EXERCISE DATA

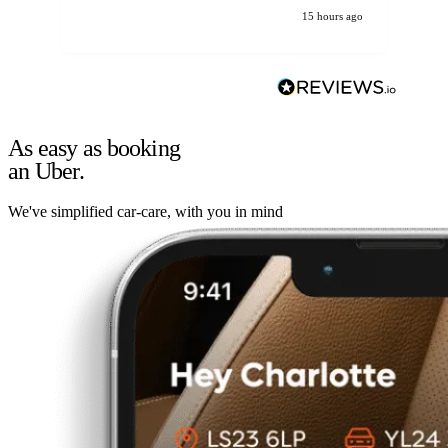
15 hours ago
As easy as booking
an Uber.
We've simplified car-care, with you in mind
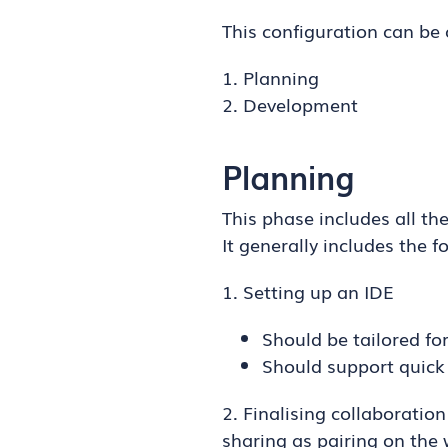
This configuration can be 
1. Planning
2. Development
Planning
This phase includes all t
It generally includes the f
1. Setting up an IDE
Should be tailored fo
Should support quick 
2. Finalising collaboration
sharing as pairing on the 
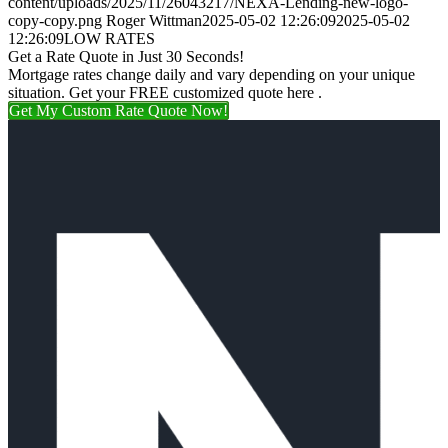
content/uploads/2025/11/26043217/NEXA-Lending-new-logo-
copy-copy.png
Roger Wittman
2025-05-02 12:26:09
2025-05-02
12:26:09
LOW RATES
Get a Rate Quote in Just 30 Seconds!
Mortgage rates change daily and vary depending on your unique
situation. Get your FREE customized quote here .
Get My Custom Rate Quote Now!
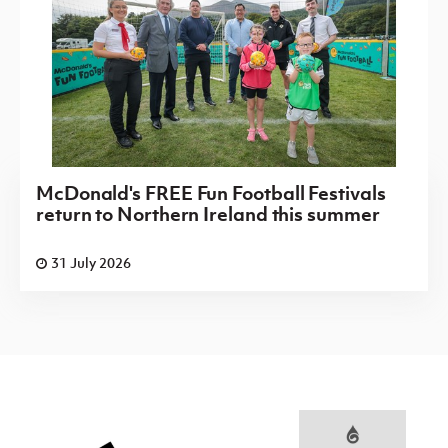
McDonald's FREE Fun Football Festivals
return to Northern Ireland this summer
31 July 2026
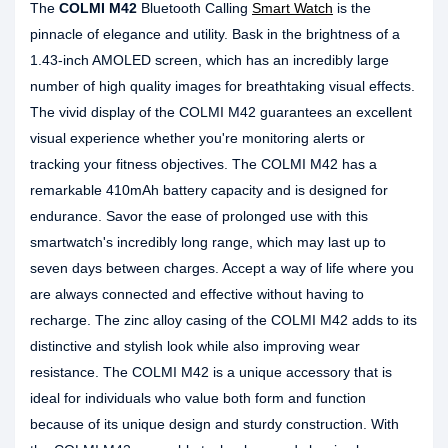
The
COLMI M42
Bluetooth Calling
Smart Watch
is the
pinnacle of elegance and utility. Bask in the brightness of a
1.43-inch AMOLED screen, which has an incredibly large
number of high quality images for breathtaking visual effects.
The vivid display of the COLMI M42 guarantees an excellent
visual experience whether you're monitoring alerts or
tracking your fitness objectives. The COLMI M42 has a
remarkable 410mAh battery capacity and is designed for
endurance. Savor the ease of prolonged use with this
smartwatch's incredibly long range, which may last up to
seven days between charges. Accept a way of life where you
are always connected and effective without having to
recharge. The zinc alloy casing of the COLMI M42 adds to its
distinctive and stylish look while also improving wear
resistance. The COLMI M42 is a unique accessory that is
ideal for individuals who value both form and function
because of its unique design and sturdy construction. With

TASK STATEMENT
Write out exactly each line of the entries, starting at the one containing "visual experience whether" and finishing with the last line.

THE ANSWER
visual experience whether you're monitoring alerts or
tracking your fitness objectives. The COLMI M42 has a
remarkable 410mAh battery capacity and is designed for
endurance. Savor the ease of prolonged use with this
smartwatch's incredibly long range, which may last up to
seven days between charges. Accept a way of life where you
are always connected and effective without having to
recharge. The zinc alloy casing of the COLMI M42 adds to its
distinctive and stylish look while also improving wear
resistance. The COLMI M42 is a unique accessory that is
ideal for individuals who value both form and function
because of its unique design and sturdy construction. With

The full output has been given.